Dos Perspectivas | Avalon Church

Juan 4:34  “Jesús les dijo: Mi comida es que haga la voluntad del que me envió, y que acabe su obra.”

La comida a que Jesús se refiere es el alimento espiritual.  Incluye más que estudio bíblico, oración o servicio o en la iglesia.  También nos alimentamos haciendo la voluntad de Dios y ayudando a que la obra de salvación  se complete.  No solo nos alimentamos con lo que ingerimos, sino también con lo que damos en el nombre de  Jesús.  No tenga temor de testificarles a otros de Cristo, creyendo que ellos no están listos para oír ni menos para creer.  Jesús nos enseña que derredor de nosotros hay una multitud de personas listas para oír  el mensaje de la Palabra de Dios.

Juan 4:46-54  “Vino, pues, Jesús otra vez a Caná de Galilea, donde había convertido el agua en vino.
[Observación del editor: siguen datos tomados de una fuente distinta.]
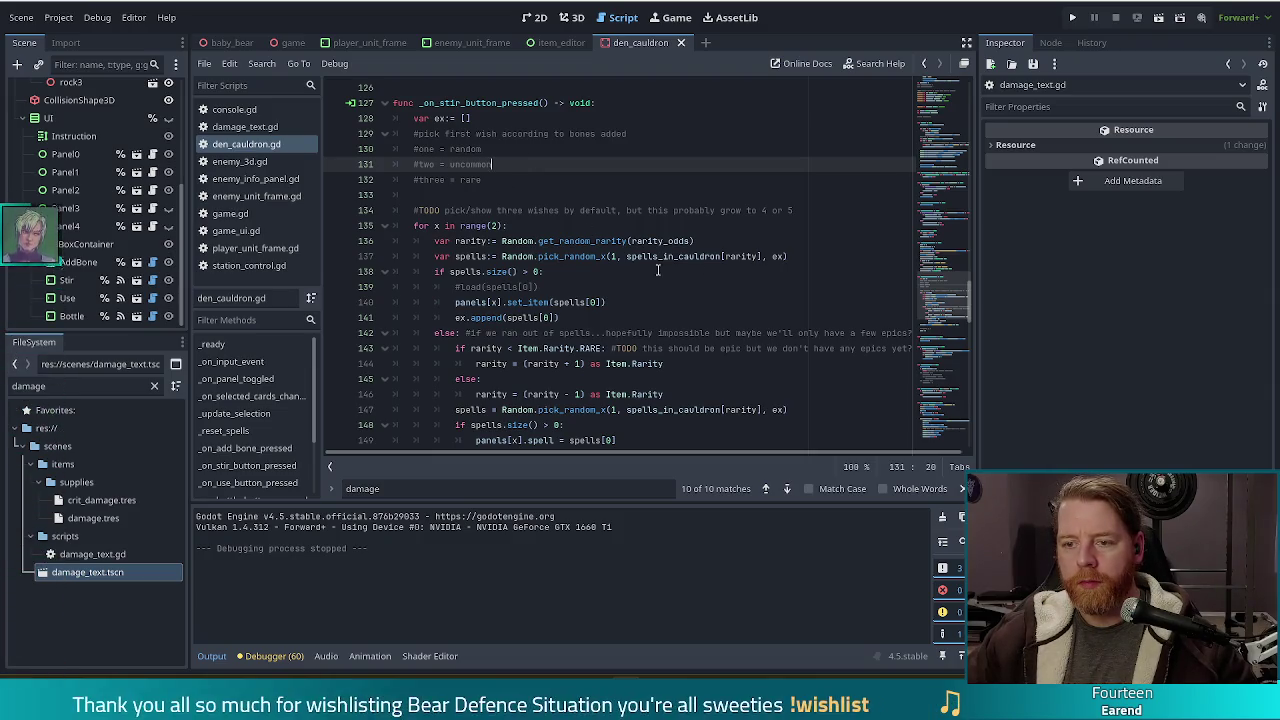
click(792, 255)
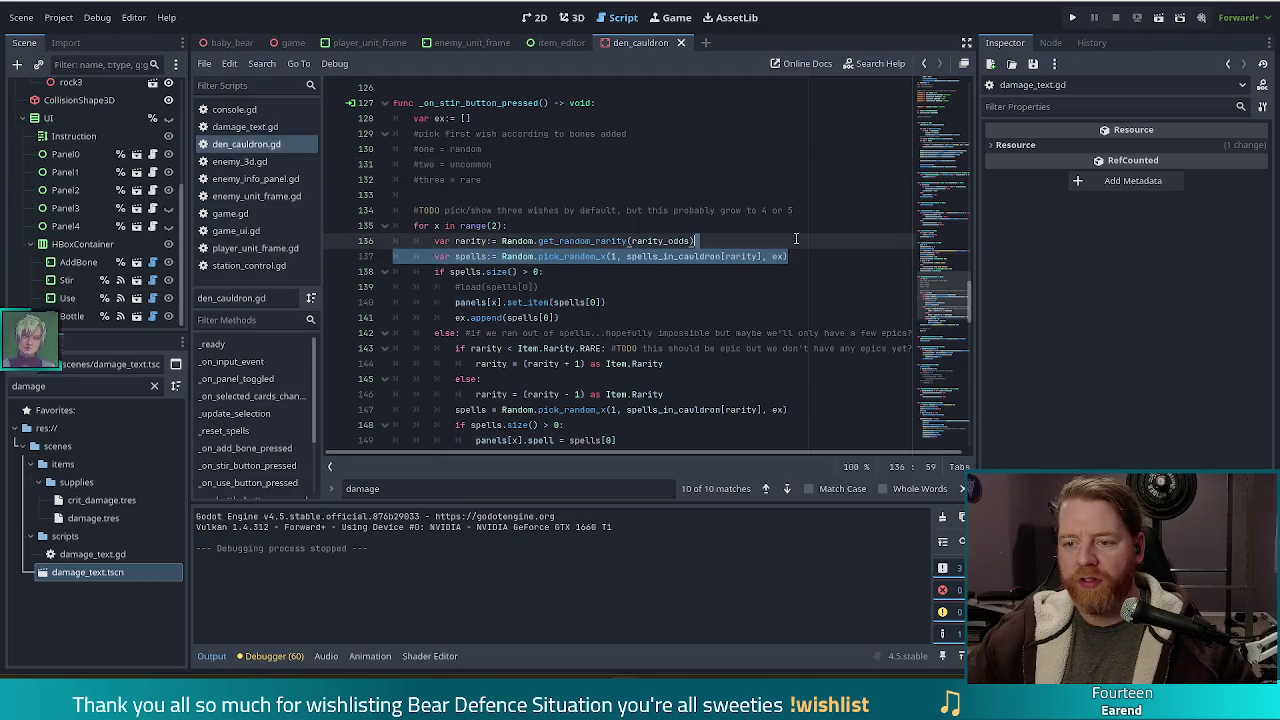
click(735, 257)
click(746, 256)
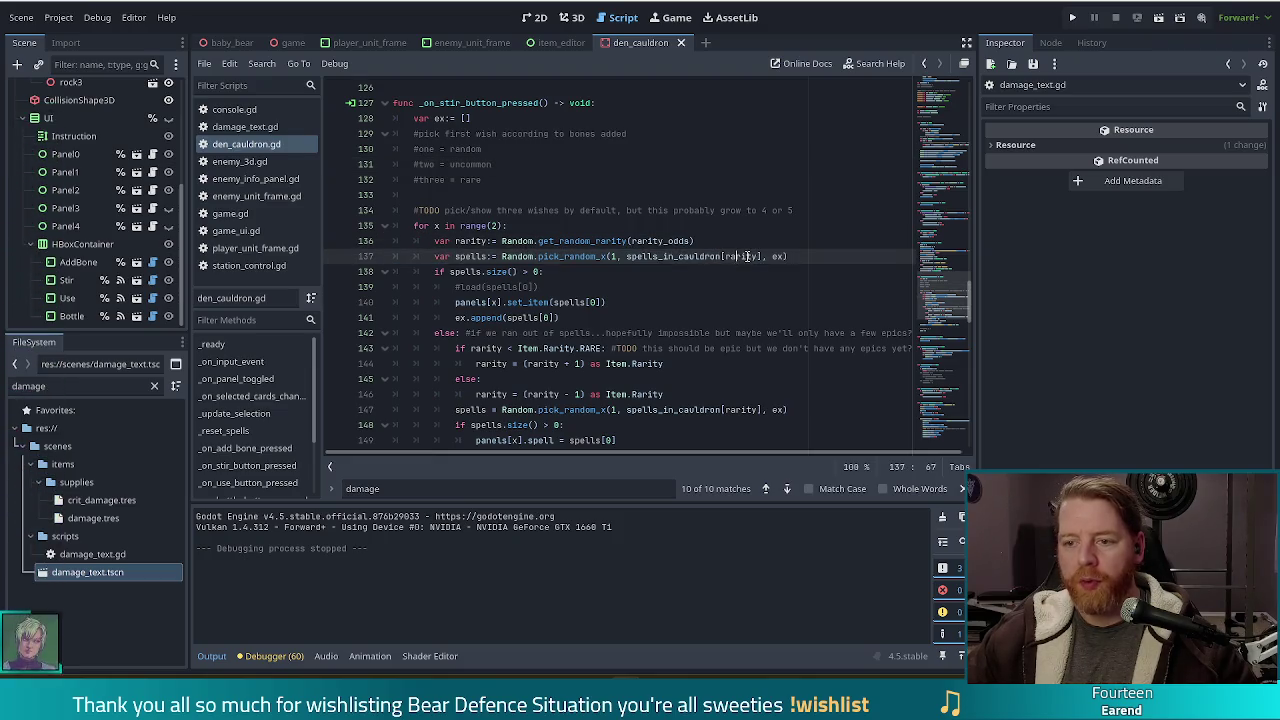
click(509, 238)
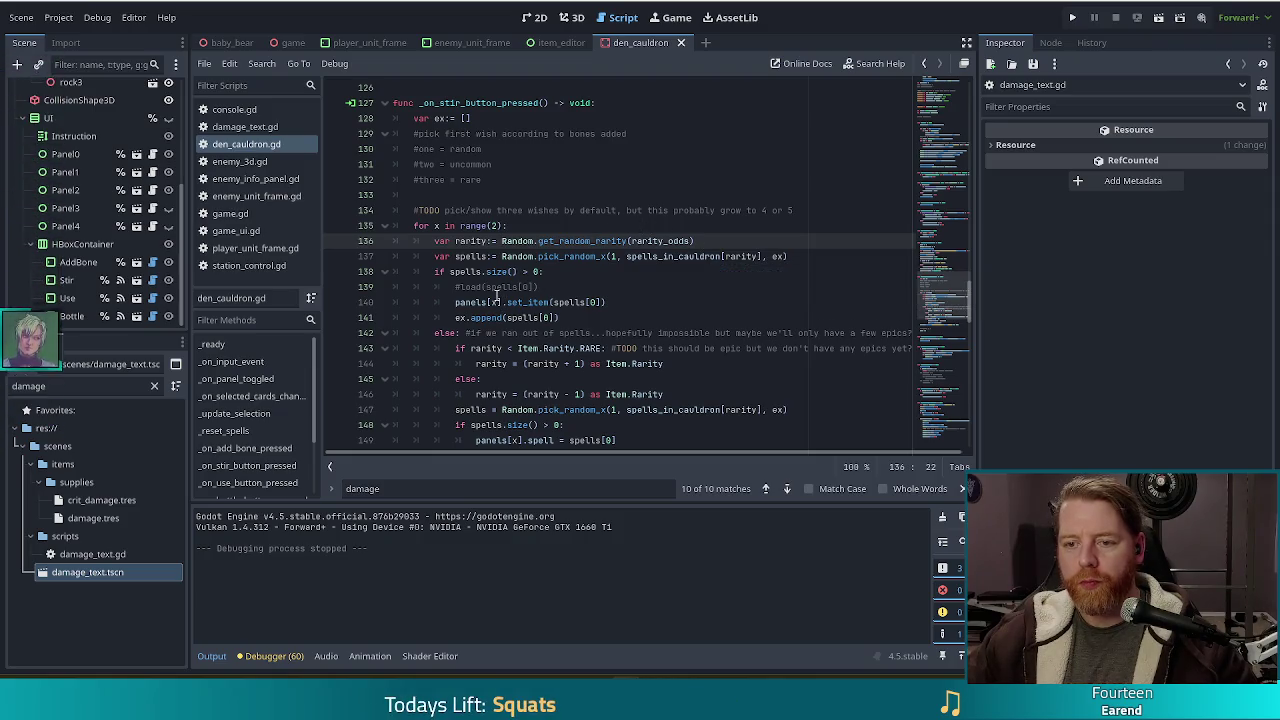
mouse_move(508, 284)
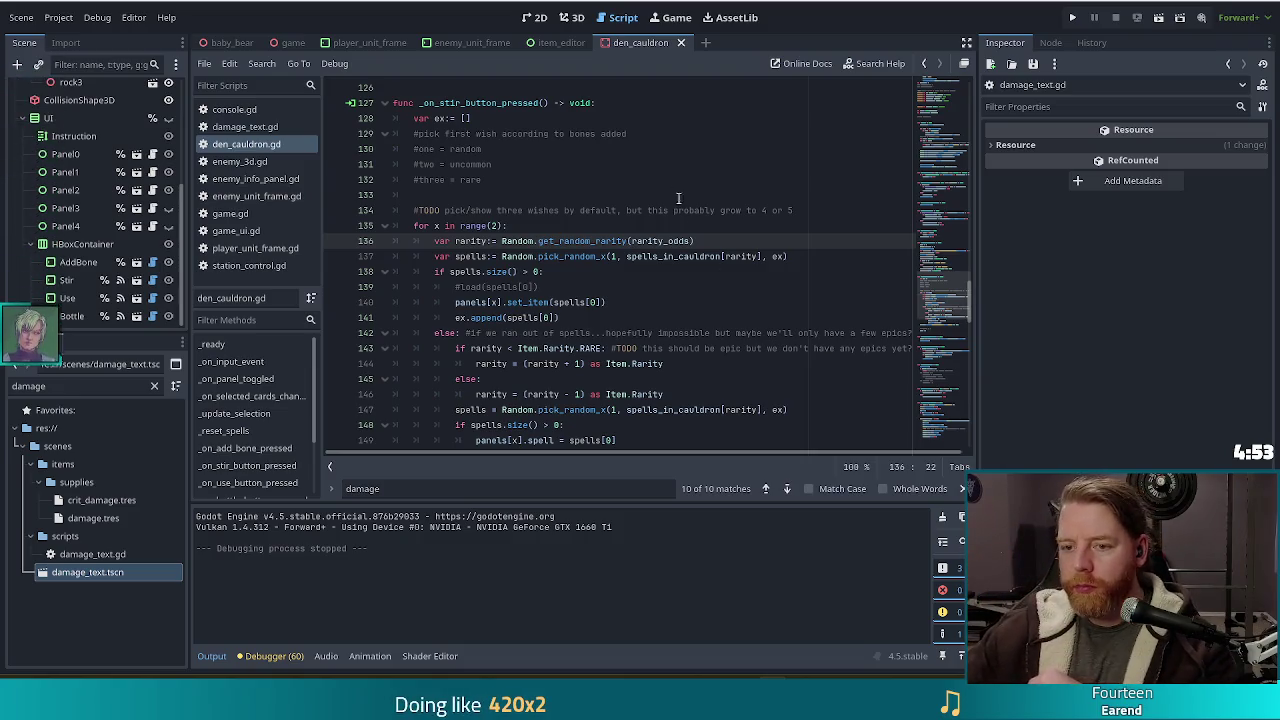
Step: Place the caret on the rarity_odds argument on line 136
click(680, 241)
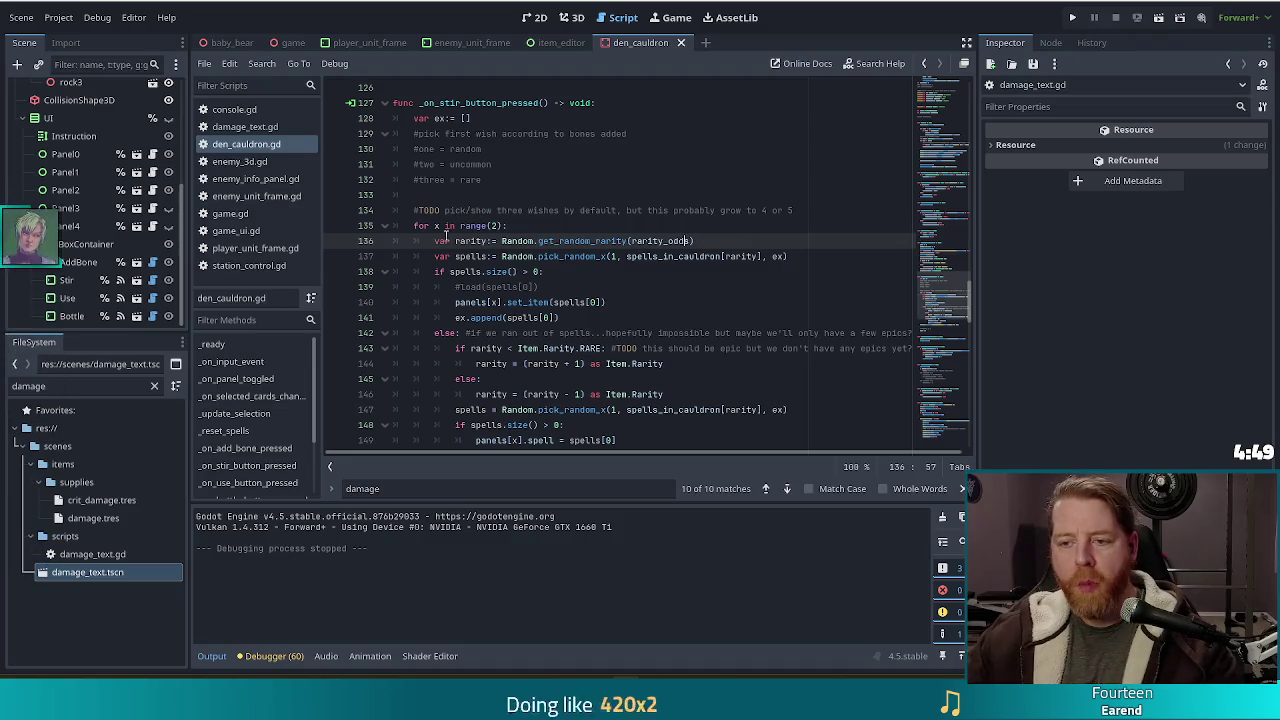
scroll(450, 230, down, 2)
Y había en Capernaum un oficial del rey, cuyo hijo estaba enfermo.  Este, cuando oyó que Jesús había llegado de Judea a Galilea, vino a él y le rogó que descendiese y sanase a su hijo, que estaba a punto de morir.   Entonces Jesús le dijo: Si no viereis señales y prodigios, no creeréis.  El oficial del rey le dijo: Señor, desciende antes que mi hijo muera.   Jesús le dijo: Ve, tu hijo vive. Y el hombre creyó la palabra que Jesús le dijo, y se fue.   Cuando ya él descendía, sus siervos salieron a recibirle, y le dieron nuevas, diciendo: Tu hijo vive.  Entonces él les preguntó a qué hora había comenzado a estar mejor. Y le dijeron: Ayer a las siete le dejó la fiebre.   El padre entonces entendió que aquella era la hora en que Jesús le había dicho: Tu hijo vive; y creyó él con toda su casa.  Esta segunda señal hizo Jesús, cuando fue de Judea a Galilea.”

Este oficial del Rey era quizás un oficial al servicio de Herodes. Camino unos treinta y dos kilómetros para ver a Jesús y se refirió a Él como: Señor, poniéndose bajo su mando aunque este oficial terrenalmente tenía autoridad legal sobre Jesús.   Este milagro era más que un favor a este oficial:  era una señal para todo el mundo.  El evangelio de Juan está dirigido a toda la humanidad para que crean en el Señor Jesús.  Aquel funcionario del gobierno tenía la certeza de que lo que Jesús dijera podía realizarse.  Creyó, y vio una señal maravillosa.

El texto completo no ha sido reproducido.